When I was growing up, family was considered firstly to be my parents and siblings and then on outwards to include other relatives. It never occurred to me to view others in my community, or even broader as ‘family.’ There was also a strong message at the time that “you can choose your friends, but you can’t choose your family.” This idea that ‘family’ comprised of only relatives and was therefore a fixed entity was widespread. Furthermore, what went on in families was considered their private business and others had no right to interfere, making ‘family’ firmly off limits in terms of closer scrutiny. This attitude continues to exist in the present day and still with a complacency and reluctance to look more deeply into what ‘family’ actually means and how it interlinks with other aspects of human life.
The dynamics of the family unit have certainly changed over time. These days many children grow up in single parent and blended family situations. There are also increasing numbers of grandparents and other relatives raising children. Same sex couples rearing children is another growing area and in Australia, the number of children in foster care keeps increasing yearly. Surrogacy and adoptee parents also co-exist with more traditional forms of child caring and rearing and family groups. Adult children are living with parents for years longer than in the past. Beyond the genetic descriptions of ‘family,’ people also often consider who’s in and who’s out of their ‘family’ along religious, political, ethnic, cultural, geographic and/or socioeconomic lines. This all suggests that the ‘family’ concept is much more dynamic and multidimensional than often first assumed.
As people move through the course of their life, the impact of their upbringing is massive. There are undoubtedly many wonderful qualities that are passed along in families from one generation to the next. The family environment is a primary teaching ground for children as they learn about life and relationships from those around them and they carry many of these values, ideas and beliefs into adulthood. The next generation of citizens is shaped, with standards set that contribute to the makeup of the fabric of society, wherever that person is living. Some may ask “So why is this topic even being raised: isn’t this all a good thing?” The answer to that is that it is not just the valuable qualities that are passed on, it is also the uglier aspects of human behaviour which we usually don’t like to be reminded about that often sprout unchecked because they originated within the largely unaccountable family setting.
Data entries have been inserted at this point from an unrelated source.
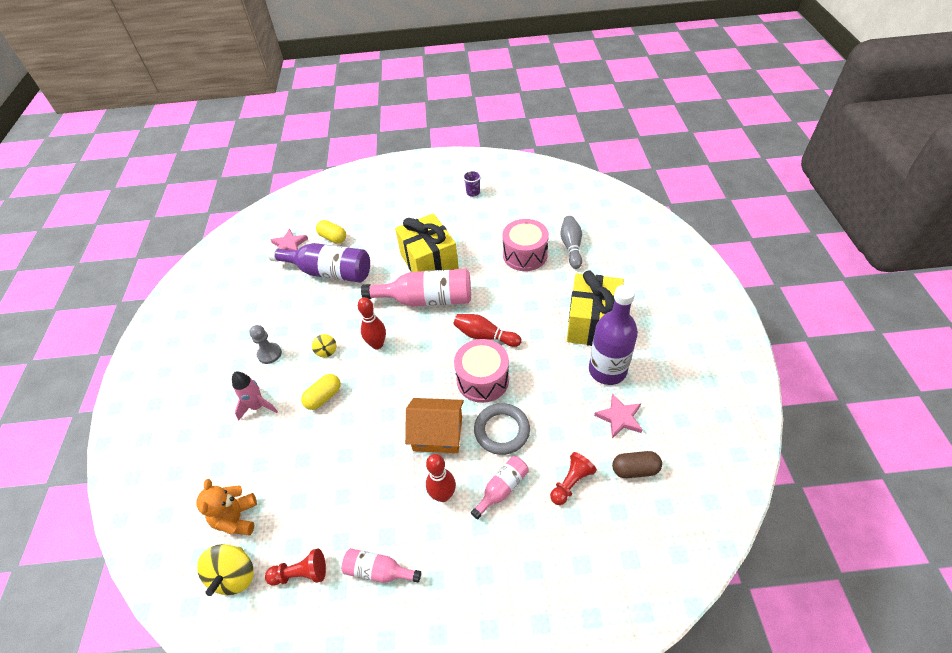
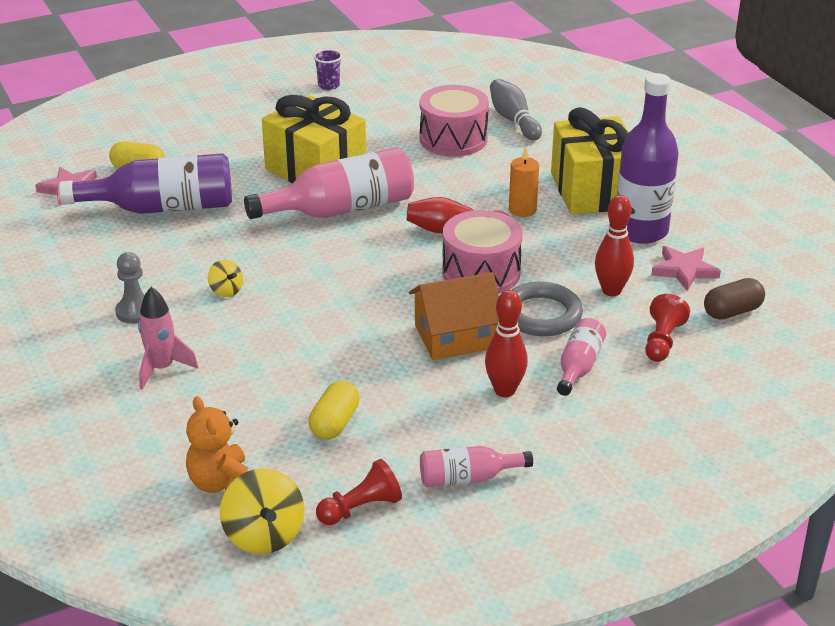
camera: 25 degrees left, 15 degrees down
yellow capsule [301,374,341,410] -> yellow capsule moved to [308,380,360,440]
red bowling pin [358,297,386,349] -> red bowling pin moved to [595,195,634,296]
none -> orange candle [509,146,539,217]

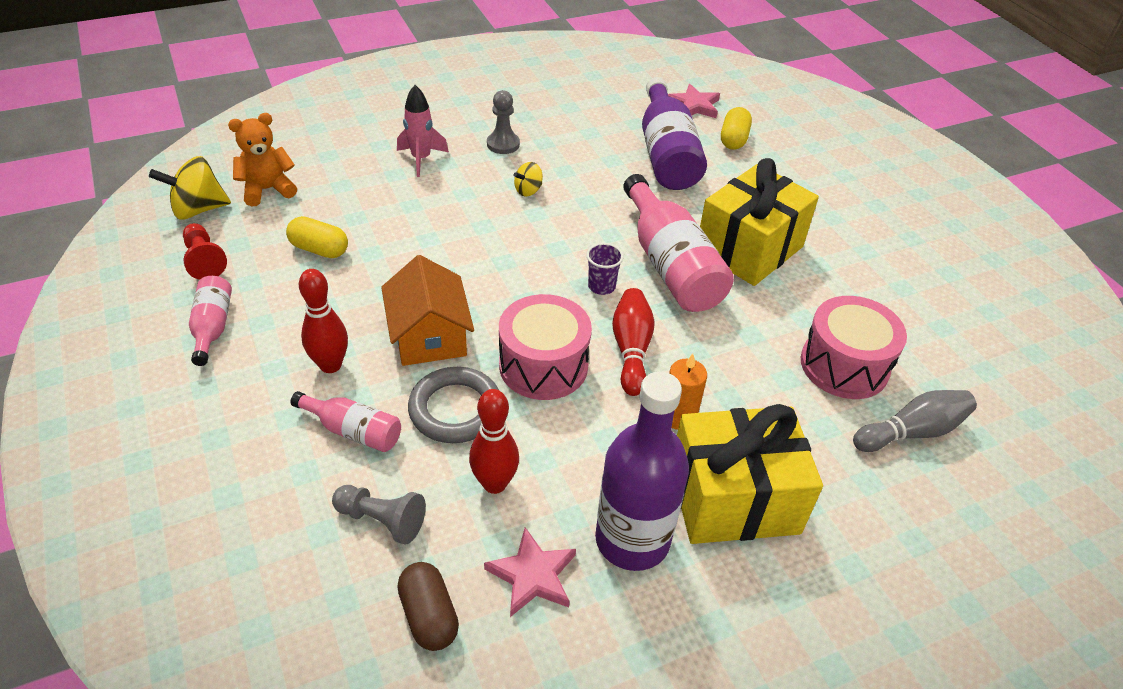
camera: 90 degrees right, 10 degrees up
purple cup [313,49,342,90] -> purple cup moved to [586,243,624,295]
red pawn [645,294,690,362] -> grey pawn [332,485,426,544]

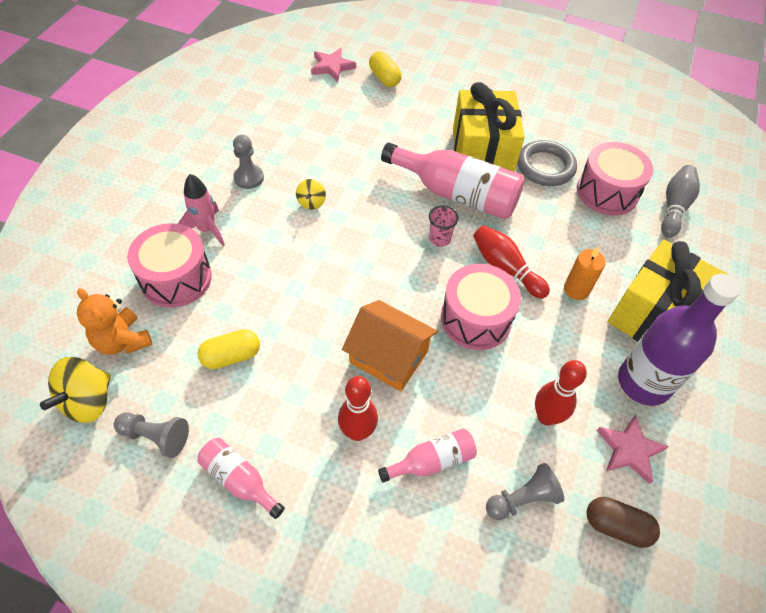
camera: 45 degrees left, 10 degrees up
red pawn [183,223,227,280] -> grey pawn [114,412,189,458]
orange teddy bear [228,113,297,206] -> orange teddy bear turned 60 degrees counterclockwise [77,288,152,355]
grey ring [408,367,499,443] -> grey ring moved to [518,140,577,186]
purple cup [586,243,624,295] -> pink cup [429,205,459,247]
purple bottle [642,77,707,190] -> none
none -> pink drum [127,223,212,308]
By taking a wholistic view it can be seen that ‘family’ is a central background feature behind many social ills, yet seemingly there is a massive unwillingness to examine the concept in any detail.
Take for example, the fact that many individuals believe it is acceptable to behave abusively towards others if it is within the confines of the family unit. Given the central role of family in raising children, it’s reasonable to assume that the transition away from being loving and open towards others started early in life. Sadly, what such children were taught/experienced within their particular family is often then passed on, leading to the normalisation of intergenerational cycles of abusive behaviours continuing with little real accountability.
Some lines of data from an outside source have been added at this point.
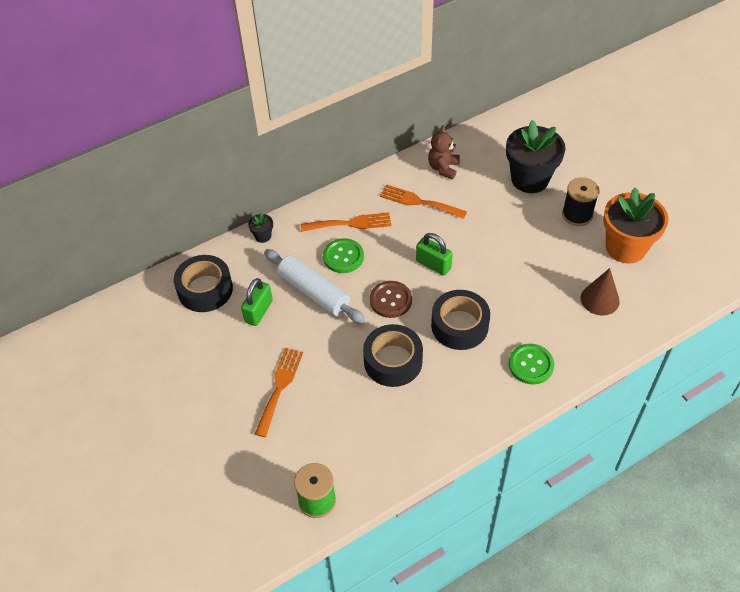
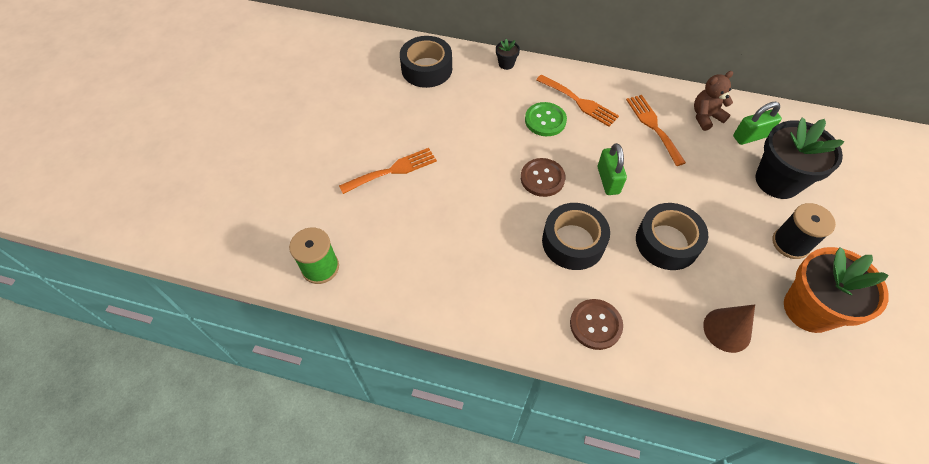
camera: 45 degrees right, 5 degrees up
green padlock [241,278,273,326] -> green padlock moved to [733,102,782,145]
white rolling pin [264,249,365,323] -> none
black tape [363,324,423,387] -> black tape moved to [636,203,708,270]
green button [509,344,554,384] -> brown button [570,299,623,350]

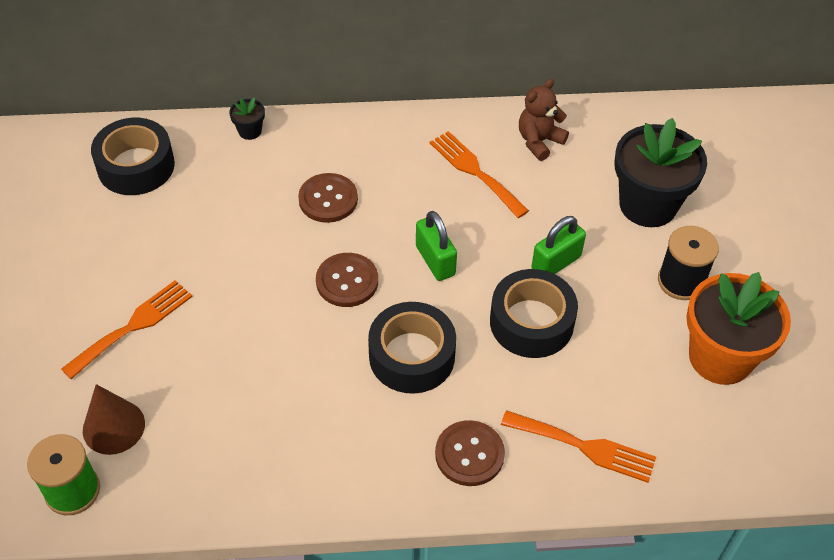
camera: 20 degrees left, 5 degrees down
green button [525,102,567,136] -> brown button [298,173,358,223]
orange fork [536,74,619,127] -> orange fork moved to [501,410,656,483]
brown cone [703,304,755,353] -> brown cone moved to [83,384,145,455]
green padlock [733,102,782,145] -> green padlock moved to [531,216,586,274]

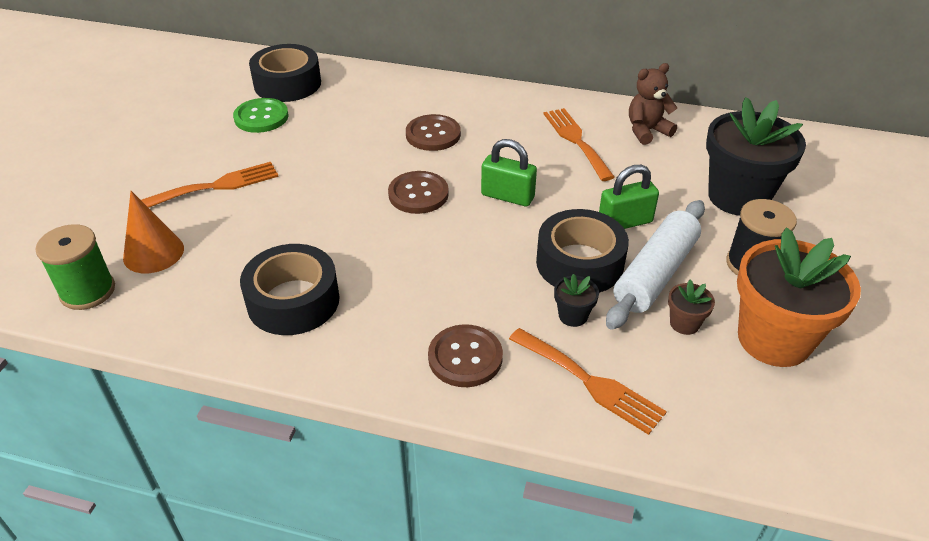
camera: 20 degrees right, 10 degrees down
brown cone [83,384,145,455] -> orange cone [123,191,184,273]
black flower pot [229,98,265,140] -> black flower pot moved to [554,274,599,327]
black tape [368,302,456,394] -> black tape moved to [240,244,340,335]
green padlock [416,211,457,281] -> green padlock turned 60 degrees counterclockwise [481,139,537,206]
none -> green button [233,98,288,133]
none -> white rolling pin [606,200,705,330]
none -> brown flower pot [668,280,715,335]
The illusions around family are exposed even more when we are prepared to stand back and honestly look at how ideals and beliefs around ‘family’ link to human behaviour worldwide. The number of refugees globally has exploded in recent years and includes many displaced children who are not accompanied by a parent or a guardian yet are in desperate need of care and protection. Who is their ‘family’? Who is responsible for protecting, nurturing and caring for them? Is it the government of the countries involved and their citizens – or the wider world? Similarly, how do our pictures of who is and isn’t family apply with other vulnerable populations such as those caught in human trafficking and/or paedophilia rings?
While these questions may cause discomfort, they do suggest that we can’t ignore looking at the part our individual views around ‘family’ have played in limiting our willingness to compassionately respond to the high prevalence of multisystemic abuse globally. They also raise questions about what we have been indoctrinated into due to our family beliefs and ideals; what’s allowable and what’s not and so forth as the following quote invites us to ponder on:
“The three basic tenets that found and make family true:
True family is about love;
it is not about abuse and control.
True family is about love;
it is not about surnames, blood, skin colour or genes.
True family is about love;
it is not an intellectual understanding, gathering or
the making from an egg or sperm.”
[Serge Benhayon, Esoteric Teaching and Revelations, Volume II, Ed. 2, p. 442]
When ‘family’ is reduced to surnames, blood, skin colour, genes, eggs or sperm, instead of love, it explains how what we do to each other in the name of ‘family’ is what fuels suffering – be it abuse, violence, domination, holding rigid expectations, isolation or exclusion.
When we experience, witness or repeat these elements in our own lives, we can collude with the status quo and ignore or dismiss them as being ‘just the way it is’ and further entrench the rot around family. Or we can start to make family about connecting with the inner heart that knows true love, and from there impulses us to live not blinkered, reluctant or wishful lives, but responsibly with awareness, understanding, compassion and joy.
When family is lived in this way our immediate family benefits, but even greater than this is the valuable contribution we are making to our fellow human global family through the expression of care and kindness on a daily basis. One thing is for sure: whichever investment we choose to make will either allow the harm to continue unchecked, or it will support universal family healing and wellbeing.